La investigación, realizada en colaboración con el Servicio Meteorológico de Cataluña, empleó simulaciones meteorológicas de alta resolución y el método de Pseudo Global Warming (PGW) para proyectar el impacto de futuras olas de calor en el Área Metropolitana de Barcelona (AMB). Los científicos evaluaron tres estrategias principales de adaptación: pintar las cubiertas de blanco para aumentar el albedo (capacidad de reflejar la radiación solar), instalar azoteas verdes irrigadas y ampliar los parques urbanos junto con la agricultura periurbana, ajustando la cobertura forestal según el Plan General Metropolitano.
EFICACIA DE CADA MEDIDA
Las cubiertas blancas emergen como la estrategia más efectiva durante el día. Al reflejar gran parte de la radiación solar, pueden reducir las temperaturas hasta en 1,75 °C en las zonas más vulnerables. Sin embargo, los investigadores advierten que aplicar este tratamiento en fachadas podría ser contraproducente, ya que incrementaría el calor en la calle.
Las azoteas verdes actúan como aislante térmico y refrescan el aire mediante la evapotranspiración. Además, mejoran la biodiversidad y ofrecen refugio a aves e insectos. Su efectividad depende del tipo de vegetación y del riego necesario. Según los resultados, reducen modestamente el calor diurno (–0,37 °C), pero provocan un ligero aumento nocturno (+0,24 °C).
Los parques urbanos y la expansión de zonas agrícolas periurbanas proporcionan sombra y enfriamiento por evapotranspiración, reducen superficies impermeables y favorecen la infiltración de agua. Logran un enfriamiento moderado (–0,26 °C), aunque también pueden elevar ligeramente las temperaturas nocturnas. Sergi Ventura, investigador del ICTA-UAB y autor principal del estudio, explica: “De noche, la vegetación libera lentamente el calor almacenado durante el día y limita la pérdida de calor por radiación hacia la atmósfera”.
La combinación de cubiertas blancas y nuevos parques aparece como la opción más prometedora para mitigar los impactos en las áreas más sensibles.
A pesar de los beneficios, el estudio alerta de que la vulnerabilidad al calor podría duplicarse hacia 2100 en barrios densamente poblados y de bajos ingresos.
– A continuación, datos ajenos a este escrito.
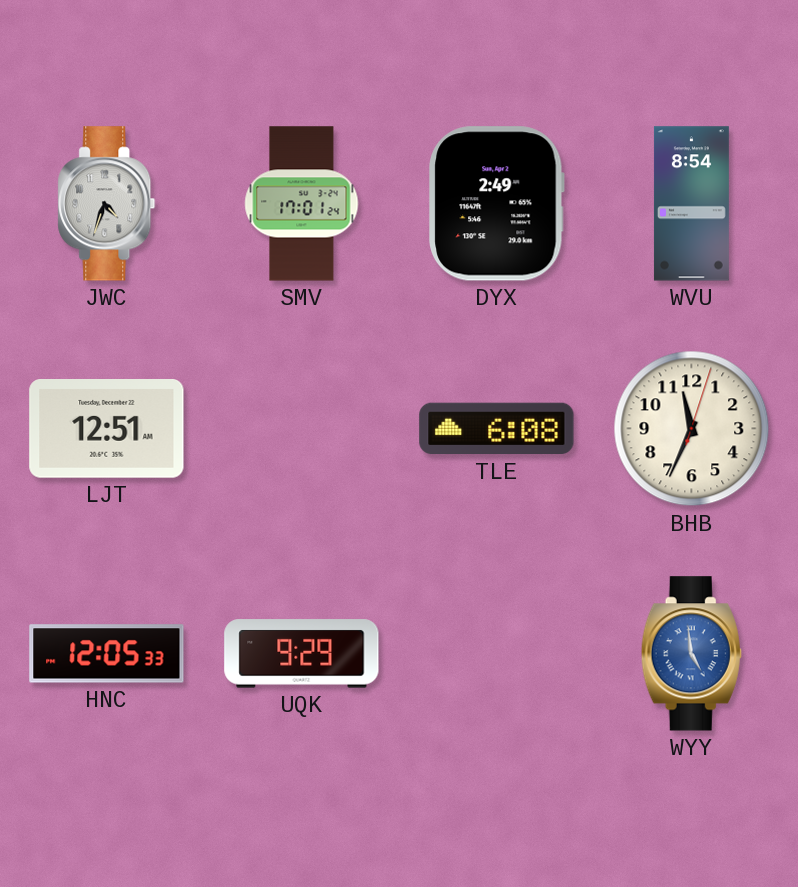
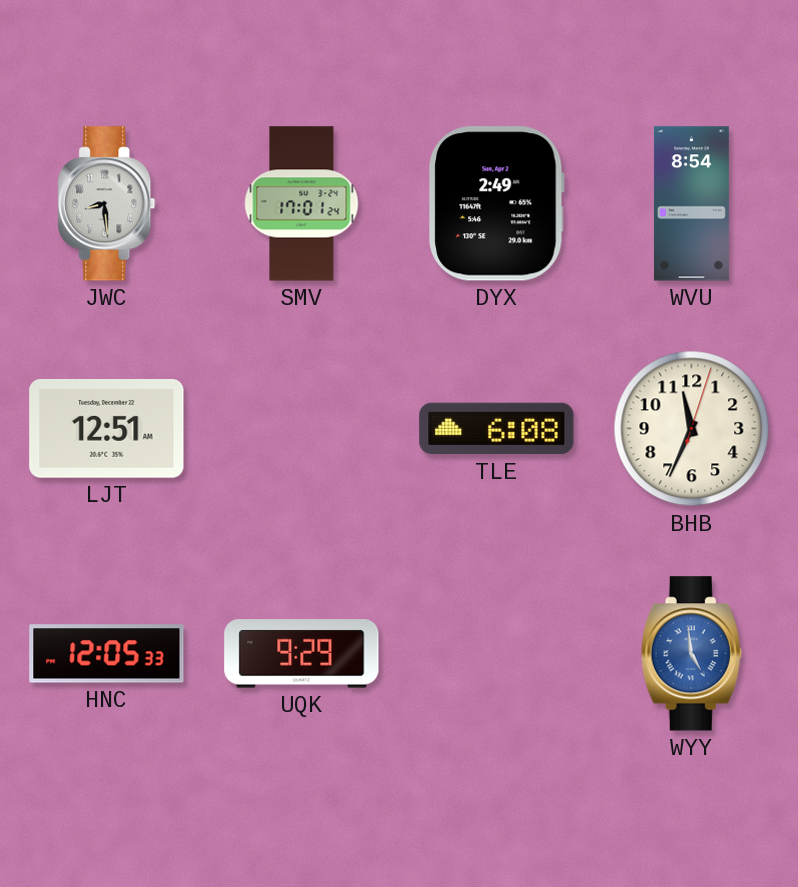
JWC: 4:33 -> 8:29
En el clima actual, las estrategias analizadas pueden reducir esta vulnerabilidad entre un 43 % y un 47 %, pero su eficacia cae drásticamente hasta alrededor del 16 % en los escenarios futuros más extremos.
“Focalizar estas intervenciones en los barrios más vulnerables puede reducir significativamente los riesgos para la salud”, subrayan los autores. Ninguna medida por sí sola contrarresta el calentamiento global proyectado, pero ofrecen soluciones urbanas de bajo coste y aplicables en otras ciudades mediterráneas con climas similares.
SOLUCIONES PRÁCTICAS Y URGENTES
Expertos y estudios previos del mismo equipo ya habían señalado el potencial de los tejados reflectantes. En simulaciones anteriores, se estimaron reducciones de hasta 4-5 °C en picos de calor. La nueva investigación refuerza que estas acciones deben integrarse en la planificación urbana de forma estratégica, priorizando equidad social y combinando intervenciones.